_SOURCE DOCUMENT_
--------------------------------------------------
A Poor Couple lived in a Small Village in India.

They had only 1 Son.

They gave him the Best Education.
Son Graduated as an Engineer in the nearby City
Eventually He got Married to a Rich Girl.
Initially, They Lived with His Parents in the Village.

Soon the Wife got Tired of Village Life & Persuaded Her Husband to Move to the City Leaving His Old Parents in the Village.

As Time went,the Husband saw an Ad in the Newspaper about a
Job Vacancy in U.S


He was Successful & Lived in U.S for 20 Years with His Wife.
Regularly, He used to Send Money to His Parents
Eventually with Time, He Stopped & Forgot about His Parents whether
They ever Existed.


Every Day He Pray & Immediately after each Prayer He used to see Someone telling Him
in a Dream that his Prayer is not Accepted.

One Day, He Related this Story to a 'Pious Aalim' who Advised Him to go Back
to India to Visit His Parents.

The Man Flew to India & Reached the Boundary of His Village.
Everything was Changed over there.

He could not Find His House.
So He asked to the Head of the Village about the Whereabouts of His Parents.

The Head of the Village directed Him to a House & said: "In this House, Lives an Old Blind Lady who Lost Her Husband a Few Months Ago. She has a Son who Migrated to
US 20 Years back & Never came Back again. What an Unfortunate Man."


Son enters that Home &
Finds His Mother on the Bed.

He Tip-Toed as He did not want to Wake Her up.

He hears His Mother Whispering or Mumbling Something.
He gets Closer to Hear His Mothers Voice.

This is what His Mother was Saying: "God !
I am now Very Old & Blind. My Husband just Died.

There is no One to Lower Me in My Grave when I Die. So please Send My Son to Fullfill
My Last Wish".


This is the Ending of a Story where the Prayer of a Mother is Accepted.

A Human Body can Bear only 45 Del (units) of Pain.
But at the Time of Giving Birth, A Mother feels upto 57 Del (units) of Pain.
This is similar to 20 Bones
getting Fractured, all at the Same Time.



This is just to tell U the extent, to which a Mother Loves Her Child.
So, Love Ur Mom till the End of Ur Life.


UNDERSTAND YOUR DUTY TOWARDS YOUR PARENTS.




Source:My blog- K Hariharan
 
lot of sentimental stuff. this is emotional pitch exaggerated to make children feel guilty regarding parents,

why parents want to act helpless and want to hang on to their kids.?

they should learn to be self sufficient,live their lives and let children live their life in peace
 

P.J. Sir,

Good one. Keep posting such good messages.

Some needs to be reminded often about the true value of parents. Everyone has social responsibility and one cannot skip the same under the guise of independence, own space, modern liberal thinking, etc. Those who fail to realize the importance and value of parents their love, affection, bondage, relationship, sentiments, etc are good for nothing and are nothing but typical morons.
--------------------------------------------------
_DATASET RECORDS_
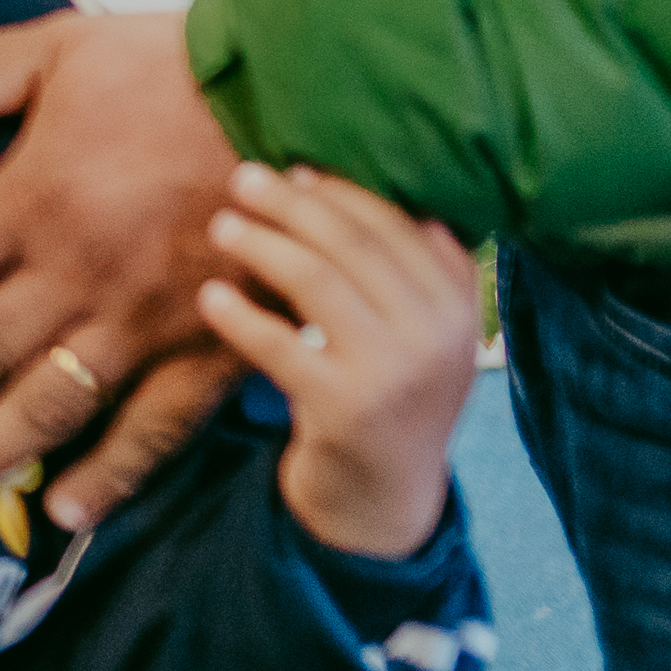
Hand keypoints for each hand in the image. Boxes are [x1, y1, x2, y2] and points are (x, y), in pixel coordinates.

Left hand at [0, 7, 248, 528]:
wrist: (308, 100)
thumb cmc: (178, 68)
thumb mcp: (60, 46)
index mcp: (32, 198)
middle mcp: (76, 272)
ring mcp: (144, 321)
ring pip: (46, 405)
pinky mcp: (210, 349)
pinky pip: (154, 427)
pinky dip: (111, 476)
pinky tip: (64, 512)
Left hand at [201, 162, 481, 559]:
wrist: (386, 497)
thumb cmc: (391, 392)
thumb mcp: (421, 332)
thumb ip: (401, 266)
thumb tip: (323, 179)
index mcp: (459, 308)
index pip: (394, 228)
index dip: (339, 194)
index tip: (295, 173)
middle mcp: (436, 338)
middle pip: (352, 246)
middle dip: (292, 205)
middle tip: (242, 178)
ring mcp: (392, 375)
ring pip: (315, 282)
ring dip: (261, 245)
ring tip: (221, 227)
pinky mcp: (343, 409)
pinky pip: (279, 345)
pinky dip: (240, 316)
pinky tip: (211, 297)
--------------------------------------------------
_QUESTIONS_
• A. Decide whether each statement agrees with the page about the son who left his parents above. Answer yes or no for each and quote the words from the page that decide it. (i) The son lived in the U.S. for 20 years with his wife. (ii) The wife wanted to keep living in the village. (iii) The Head of the Village said the old lady had lost her husband a few months earlier.
• B. Please write the next part of the page about the son who left his parents, starting after its last sentence.

_TASK-BY-TASK OUTPUTS_
• A.
(i) Yes: "He was Successful & Lived in U.S for 20 Years with His Wife."
(ii) No: "Soon the Wife got Tired of Village Life & Persuaded Her Husband to Move to the City"
(iii) Yes: "an Old Blind Lady who Lost Her Husband a Few Months Ago"

• B.
Thanks for posting.
 
ஆசப்பட்ட எல்லாத்தையும் காசிருந்தா வாங்கலாம்
அம்மாவ வாங்க முடியுமா...................................
 
ஆசப்பட்ட எல்லாத்தையும் காசிருந்தா வாங்கலாம்
அம்மாவ வாங்க முடியுமா...................................
அடக் கடவுளே!

அப்போ, அப்பாவை வாங்க முடியுமோ? :dizzy:
 
அடக் கடவுளே!

அப்போ, அப்பாவை வாங்க முடியுமோ? :dizzy:

ஆசப்பட்ட எல்லாத்தையும் காசிருந்தா வாங்கலாம்
அம்மாவ வாங்க முடியுமா.................
நீ........... அப்பாவ வாங்க முடியுமா...............
 
ஆசப்பட்ட எல்லாத்தையும் காசிருந்தா வாங்கலாம்
அம்மாவ வாங்க முடியுமா.................
நீ........... அப்பாவ வாங்க முடியுமா...............
:clap2:
 
what About thatha,patti ?

Yes. And what about the others left out like kollu thaaaththa, kollu paatti, aththai, aththimber, maama, maami, aththaan, ammanji, aththanga, ammanga, chiththi, periyamma,chiththappa, periyappa, chiththappa's pillai, ponnu periyappa's pillai, ponnu, Annaa, manni, machchaan, thambi, thangai, machchini, and chinna veedu if any etc., LOL.
 
Dear PJ sir,

Where do you get all this sentimental stuff directly out from a badly flopped movie?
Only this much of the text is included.